RAVISH TIWARI: How can we improve the current level of private and public investment in the agriculture sector?
If you look at public investment in agriculture as percentage of the GDP, the latest available data for 2016-17 shows it at 2.35%. For most of the recent period, it was 3%. Almost 85% of public investment in agriculture comes from the states. The Centre invests about 15% and that includes investment on irrigation and agriculture technology. Within private investment, the bulk of it comes from farmers themselves. If investment has to go up, that should now come from the corporate sector, which is currently very low. That is why the Prime Minister said last week in Parliament that corporates should not only see investments in agriculture in terms of making and selling tractors. They should make investments in agriculture, including in backend extension and working directly with farmers. This government wants to create an enabling environment for corporates to invest in agriculture. That will also require making changes in the regulatory environment, particularly facilitating contract farming.
RAVISH TIWARI: The private sector can invest in technology. But given the kind of protests against GM technology, how can the private sector be confident about investing?

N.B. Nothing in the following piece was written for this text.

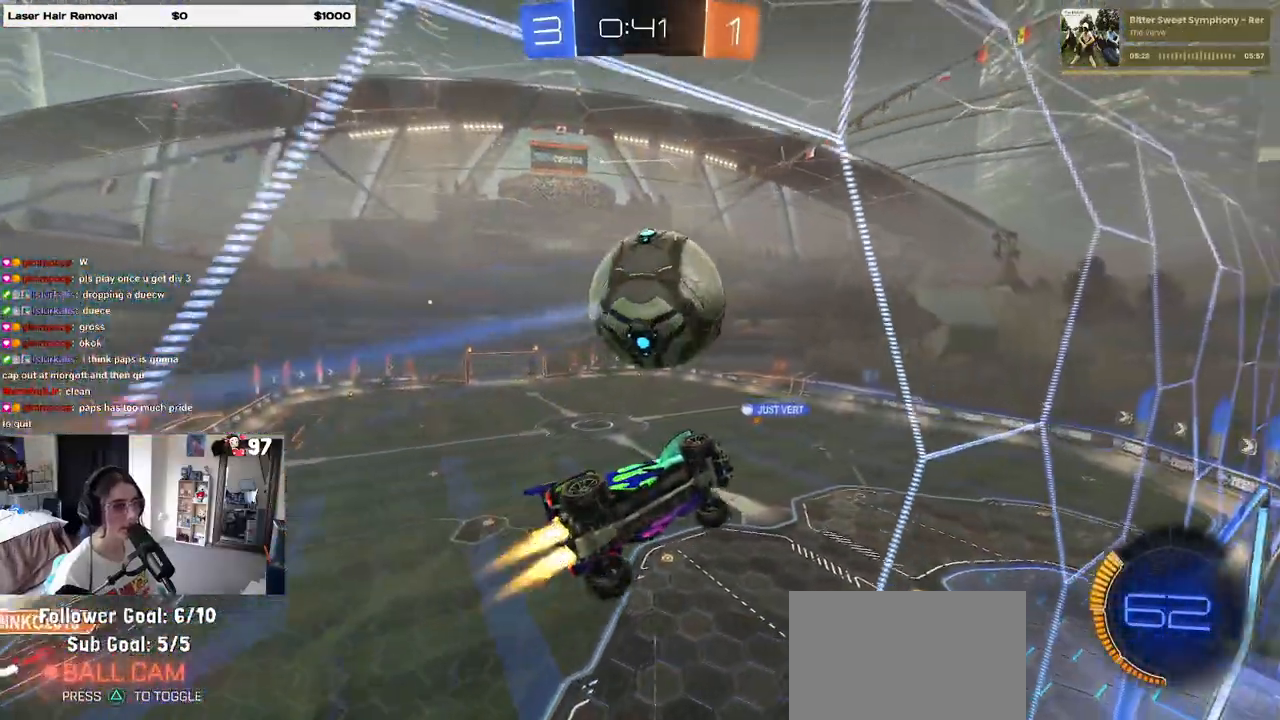
{"buttons": ["L1", "R2"], "left_stick": "up-right", "right_stick": "center", "events": [[17, "R1", "down"], [83, "left_stick", "left"], [150, "R1", "up"], [333, "left_stick", "center"], [350, "CROSS", "down"], [400, "left_stick", "right"], [417, "L1", "down"], [483, "CROSS", "up"], [500, "left_stick", "up-right"]]}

GM technology is not the only technology through which countries have made progress in agriculture. There is public sensitivity about GM technology. But the biggest damage was done when Jairam Ramesh (former environment minister) took the issue of whether GM technology should be adopted to the streets and not leaving it to be decided by an expert body. On GM crops, the NITI Aayog’s stance has been — there should not be a blanket ban on the technology. It should not be encouraged in areas where we are able to get success through conventional means. The other thing that we emphasised was to finance public sector research in GM technology in a big way. This was mainly to allay the fears of people that private sector developers were charging hefty royalty. Some of our public sector research institutions were very close to developing a GM chickpea. Moreover, there are many more opportunities for the private sector other than GM. That includes GE or gene editing, which is different from modification (through introduction of alien genes).
RAVISH TIWARI: Cattle trade rules enforced two years back disrupted the market. Do such rules help farmers or create trouble for them?
The livestock sector grew by more than 6% in the last five years. If there were so many problems, it would not have been growing so fast. On the other hand, the crop sector, particularly cereal, oilseeds and pulses, is growing at just around 1.15%. This is why the overall agricultural growth rate comes down to 2.9%. But on the whole, I would say that Indian agriculture has now reached a stage where more the intervention by government, the lower will be the growth. The more the sector is liberalised, the higher will be the growth rate.